ASSIGNED TASK
Every line of the data below that holds the string "blurrier" needs to be reported.

================

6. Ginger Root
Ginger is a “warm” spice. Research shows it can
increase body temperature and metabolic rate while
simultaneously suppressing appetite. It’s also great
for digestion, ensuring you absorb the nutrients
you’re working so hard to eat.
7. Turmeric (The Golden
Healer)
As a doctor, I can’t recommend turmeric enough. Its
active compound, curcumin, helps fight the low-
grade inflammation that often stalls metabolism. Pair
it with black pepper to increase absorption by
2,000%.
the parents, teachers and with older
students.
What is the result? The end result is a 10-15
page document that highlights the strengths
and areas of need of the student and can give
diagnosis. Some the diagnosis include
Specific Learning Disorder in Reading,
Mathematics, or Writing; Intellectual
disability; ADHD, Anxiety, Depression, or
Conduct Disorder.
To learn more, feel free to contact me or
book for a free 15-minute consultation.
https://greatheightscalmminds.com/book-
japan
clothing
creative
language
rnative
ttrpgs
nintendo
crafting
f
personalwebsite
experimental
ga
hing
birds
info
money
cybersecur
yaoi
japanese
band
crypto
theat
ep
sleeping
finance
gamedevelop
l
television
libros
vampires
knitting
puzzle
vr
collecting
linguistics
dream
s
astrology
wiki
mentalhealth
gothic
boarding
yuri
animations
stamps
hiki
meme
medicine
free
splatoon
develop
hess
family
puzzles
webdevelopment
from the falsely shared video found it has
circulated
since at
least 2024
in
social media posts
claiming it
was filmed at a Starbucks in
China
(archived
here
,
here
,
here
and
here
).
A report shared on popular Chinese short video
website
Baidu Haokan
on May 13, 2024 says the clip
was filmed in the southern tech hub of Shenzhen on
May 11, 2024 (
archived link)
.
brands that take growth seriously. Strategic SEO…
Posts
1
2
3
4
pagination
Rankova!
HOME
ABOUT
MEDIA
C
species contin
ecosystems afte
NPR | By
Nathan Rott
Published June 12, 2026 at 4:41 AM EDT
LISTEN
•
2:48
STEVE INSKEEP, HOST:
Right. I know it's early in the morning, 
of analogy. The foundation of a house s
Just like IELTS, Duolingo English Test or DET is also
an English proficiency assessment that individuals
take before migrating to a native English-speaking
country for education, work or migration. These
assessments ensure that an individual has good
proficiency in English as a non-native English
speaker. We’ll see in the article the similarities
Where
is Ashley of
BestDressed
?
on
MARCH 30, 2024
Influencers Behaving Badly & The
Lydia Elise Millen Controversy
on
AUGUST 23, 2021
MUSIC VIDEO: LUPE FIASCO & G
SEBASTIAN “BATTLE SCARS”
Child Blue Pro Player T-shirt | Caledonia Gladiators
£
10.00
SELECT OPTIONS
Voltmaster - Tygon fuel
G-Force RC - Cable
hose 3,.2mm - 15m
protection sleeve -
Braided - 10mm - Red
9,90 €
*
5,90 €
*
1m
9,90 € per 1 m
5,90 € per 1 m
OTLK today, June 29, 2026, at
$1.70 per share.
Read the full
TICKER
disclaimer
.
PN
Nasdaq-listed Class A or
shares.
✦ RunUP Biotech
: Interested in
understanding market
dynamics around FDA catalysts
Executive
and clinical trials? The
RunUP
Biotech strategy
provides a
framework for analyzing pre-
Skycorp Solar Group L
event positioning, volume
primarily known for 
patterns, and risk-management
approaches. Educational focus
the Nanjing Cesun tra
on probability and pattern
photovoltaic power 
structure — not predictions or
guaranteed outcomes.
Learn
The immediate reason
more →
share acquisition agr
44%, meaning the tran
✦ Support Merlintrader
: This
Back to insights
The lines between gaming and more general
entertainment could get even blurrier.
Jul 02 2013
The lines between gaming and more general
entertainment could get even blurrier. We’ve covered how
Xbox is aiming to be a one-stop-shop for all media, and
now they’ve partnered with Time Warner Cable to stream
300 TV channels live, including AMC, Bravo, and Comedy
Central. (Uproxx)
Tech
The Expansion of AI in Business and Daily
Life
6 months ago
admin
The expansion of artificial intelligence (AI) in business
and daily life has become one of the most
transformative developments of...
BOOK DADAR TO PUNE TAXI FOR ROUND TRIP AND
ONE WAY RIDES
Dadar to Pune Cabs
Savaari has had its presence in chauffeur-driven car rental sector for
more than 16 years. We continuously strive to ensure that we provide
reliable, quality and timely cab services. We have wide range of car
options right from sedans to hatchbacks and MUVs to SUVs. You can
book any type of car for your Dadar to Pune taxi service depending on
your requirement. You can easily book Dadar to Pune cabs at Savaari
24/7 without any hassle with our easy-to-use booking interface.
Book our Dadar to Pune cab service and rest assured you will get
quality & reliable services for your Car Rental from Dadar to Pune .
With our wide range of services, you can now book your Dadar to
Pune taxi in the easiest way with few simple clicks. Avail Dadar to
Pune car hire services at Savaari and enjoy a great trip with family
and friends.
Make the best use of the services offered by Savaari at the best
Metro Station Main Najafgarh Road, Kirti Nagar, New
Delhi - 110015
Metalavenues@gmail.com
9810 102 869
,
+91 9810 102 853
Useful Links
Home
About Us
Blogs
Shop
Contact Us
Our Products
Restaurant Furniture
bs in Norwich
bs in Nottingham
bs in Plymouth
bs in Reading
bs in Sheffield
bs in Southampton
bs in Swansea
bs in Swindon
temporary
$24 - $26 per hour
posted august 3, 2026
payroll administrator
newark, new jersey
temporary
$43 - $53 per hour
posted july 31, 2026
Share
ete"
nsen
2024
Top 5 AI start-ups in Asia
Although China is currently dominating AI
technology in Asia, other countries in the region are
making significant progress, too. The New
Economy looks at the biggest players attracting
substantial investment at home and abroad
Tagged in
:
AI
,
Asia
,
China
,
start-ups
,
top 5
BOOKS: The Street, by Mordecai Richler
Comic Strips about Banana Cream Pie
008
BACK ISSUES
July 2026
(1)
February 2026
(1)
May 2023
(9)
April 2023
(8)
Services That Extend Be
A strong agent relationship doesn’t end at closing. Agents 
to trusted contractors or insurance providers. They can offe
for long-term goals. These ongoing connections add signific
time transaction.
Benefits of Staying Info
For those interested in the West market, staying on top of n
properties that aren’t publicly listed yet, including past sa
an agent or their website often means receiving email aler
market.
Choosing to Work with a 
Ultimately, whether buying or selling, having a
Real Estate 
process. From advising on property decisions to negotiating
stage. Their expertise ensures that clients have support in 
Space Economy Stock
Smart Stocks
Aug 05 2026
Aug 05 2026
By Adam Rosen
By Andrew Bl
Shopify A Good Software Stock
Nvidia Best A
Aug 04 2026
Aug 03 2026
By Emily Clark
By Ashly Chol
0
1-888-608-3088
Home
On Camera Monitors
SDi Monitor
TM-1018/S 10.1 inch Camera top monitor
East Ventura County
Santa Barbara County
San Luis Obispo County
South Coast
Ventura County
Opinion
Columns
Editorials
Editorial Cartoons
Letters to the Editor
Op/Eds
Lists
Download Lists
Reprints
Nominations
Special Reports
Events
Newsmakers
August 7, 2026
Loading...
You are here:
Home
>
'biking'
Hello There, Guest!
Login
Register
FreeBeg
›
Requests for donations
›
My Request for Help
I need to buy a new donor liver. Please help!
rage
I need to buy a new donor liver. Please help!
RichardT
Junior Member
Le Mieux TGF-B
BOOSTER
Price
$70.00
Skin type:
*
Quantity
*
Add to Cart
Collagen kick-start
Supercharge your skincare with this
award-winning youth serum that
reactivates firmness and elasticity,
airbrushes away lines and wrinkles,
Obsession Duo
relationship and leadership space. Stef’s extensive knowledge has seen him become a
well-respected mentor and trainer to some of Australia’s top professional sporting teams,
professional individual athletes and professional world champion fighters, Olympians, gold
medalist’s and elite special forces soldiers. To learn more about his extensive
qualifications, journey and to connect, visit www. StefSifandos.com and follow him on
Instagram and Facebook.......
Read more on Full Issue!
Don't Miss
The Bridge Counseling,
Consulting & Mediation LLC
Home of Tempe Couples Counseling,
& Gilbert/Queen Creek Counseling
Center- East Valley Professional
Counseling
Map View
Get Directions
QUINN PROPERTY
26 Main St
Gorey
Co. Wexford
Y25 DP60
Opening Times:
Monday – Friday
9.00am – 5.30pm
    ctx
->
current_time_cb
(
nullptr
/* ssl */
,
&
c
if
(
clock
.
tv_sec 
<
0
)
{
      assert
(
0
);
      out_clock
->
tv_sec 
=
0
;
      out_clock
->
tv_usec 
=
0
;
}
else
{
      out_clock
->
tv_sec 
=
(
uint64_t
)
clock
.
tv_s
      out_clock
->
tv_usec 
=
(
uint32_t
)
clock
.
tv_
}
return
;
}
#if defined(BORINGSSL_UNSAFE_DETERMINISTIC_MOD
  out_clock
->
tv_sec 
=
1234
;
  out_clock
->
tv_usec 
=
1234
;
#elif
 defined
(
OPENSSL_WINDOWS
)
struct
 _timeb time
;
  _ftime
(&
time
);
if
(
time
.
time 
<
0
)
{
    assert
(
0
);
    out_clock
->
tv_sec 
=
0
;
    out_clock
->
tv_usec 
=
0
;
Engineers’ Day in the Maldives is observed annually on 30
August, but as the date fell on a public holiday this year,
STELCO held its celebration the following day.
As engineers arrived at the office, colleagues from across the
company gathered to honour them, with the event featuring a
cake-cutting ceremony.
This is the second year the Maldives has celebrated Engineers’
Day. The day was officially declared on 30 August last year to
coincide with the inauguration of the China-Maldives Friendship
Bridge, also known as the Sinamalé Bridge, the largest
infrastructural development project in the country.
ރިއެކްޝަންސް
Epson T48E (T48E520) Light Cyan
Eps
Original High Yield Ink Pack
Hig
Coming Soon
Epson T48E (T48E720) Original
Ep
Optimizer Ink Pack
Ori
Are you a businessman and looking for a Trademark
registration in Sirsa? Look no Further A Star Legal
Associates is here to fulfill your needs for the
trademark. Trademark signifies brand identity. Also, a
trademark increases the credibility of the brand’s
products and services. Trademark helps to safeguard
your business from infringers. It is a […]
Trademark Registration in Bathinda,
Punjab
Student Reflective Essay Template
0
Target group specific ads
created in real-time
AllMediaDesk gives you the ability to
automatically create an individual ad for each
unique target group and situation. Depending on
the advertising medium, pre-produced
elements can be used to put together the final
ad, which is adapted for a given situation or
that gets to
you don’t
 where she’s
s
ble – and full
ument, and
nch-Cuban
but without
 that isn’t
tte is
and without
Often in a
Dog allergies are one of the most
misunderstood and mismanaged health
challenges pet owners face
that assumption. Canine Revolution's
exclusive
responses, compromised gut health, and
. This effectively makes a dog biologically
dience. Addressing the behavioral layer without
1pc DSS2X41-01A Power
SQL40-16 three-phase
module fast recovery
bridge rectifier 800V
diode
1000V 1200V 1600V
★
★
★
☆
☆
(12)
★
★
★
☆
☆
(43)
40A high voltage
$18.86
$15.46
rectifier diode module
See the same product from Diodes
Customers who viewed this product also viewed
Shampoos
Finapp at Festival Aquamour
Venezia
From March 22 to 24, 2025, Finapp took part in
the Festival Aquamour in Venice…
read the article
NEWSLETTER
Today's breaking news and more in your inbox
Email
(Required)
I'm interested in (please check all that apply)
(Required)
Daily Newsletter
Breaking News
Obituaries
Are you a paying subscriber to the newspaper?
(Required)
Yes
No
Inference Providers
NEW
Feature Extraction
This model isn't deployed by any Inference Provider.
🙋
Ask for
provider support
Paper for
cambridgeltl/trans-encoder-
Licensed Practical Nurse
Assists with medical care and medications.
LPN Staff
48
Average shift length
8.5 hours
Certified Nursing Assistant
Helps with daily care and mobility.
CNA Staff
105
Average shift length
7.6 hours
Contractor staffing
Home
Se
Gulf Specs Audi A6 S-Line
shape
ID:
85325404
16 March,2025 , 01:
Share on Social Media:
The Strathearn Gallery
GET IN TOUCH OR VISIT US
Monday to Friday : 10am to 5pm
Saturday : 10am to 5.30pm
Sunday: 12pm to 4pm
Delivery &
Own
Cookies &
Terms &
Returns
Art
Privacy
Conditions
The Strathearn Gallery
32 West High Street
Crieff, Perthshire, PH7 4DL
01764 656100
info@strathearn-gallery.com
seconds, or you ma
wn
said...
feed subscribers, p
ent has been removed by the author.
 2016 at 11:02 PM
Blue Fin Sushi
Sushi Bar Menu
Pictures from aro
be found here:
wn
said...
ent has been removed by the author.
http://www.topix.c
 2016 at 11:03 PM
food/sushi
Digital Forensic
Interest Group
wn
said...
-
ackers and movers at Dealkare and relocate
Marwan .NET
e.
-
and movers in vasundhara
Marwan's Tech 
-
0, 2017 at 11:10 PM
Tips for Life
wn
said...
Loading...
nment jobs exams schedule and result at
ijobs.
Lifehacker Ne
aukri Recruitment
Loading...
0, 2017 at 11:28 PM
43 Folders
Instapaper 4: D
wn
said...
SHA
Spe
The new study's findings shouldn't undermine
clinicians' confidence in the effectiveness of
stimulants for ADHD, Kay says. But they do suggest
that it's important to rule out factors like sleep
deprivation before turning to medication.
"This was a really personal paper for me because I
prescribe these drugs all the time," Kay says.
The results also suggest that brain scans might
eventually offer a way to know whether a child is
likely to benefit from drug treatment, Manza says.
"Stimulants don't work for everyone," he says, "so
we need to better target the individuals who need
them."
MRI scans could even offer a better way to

================

TASK OUTPUT
entertainment could get even blurrier.
entertainment could get even blurrier. We’ve covered how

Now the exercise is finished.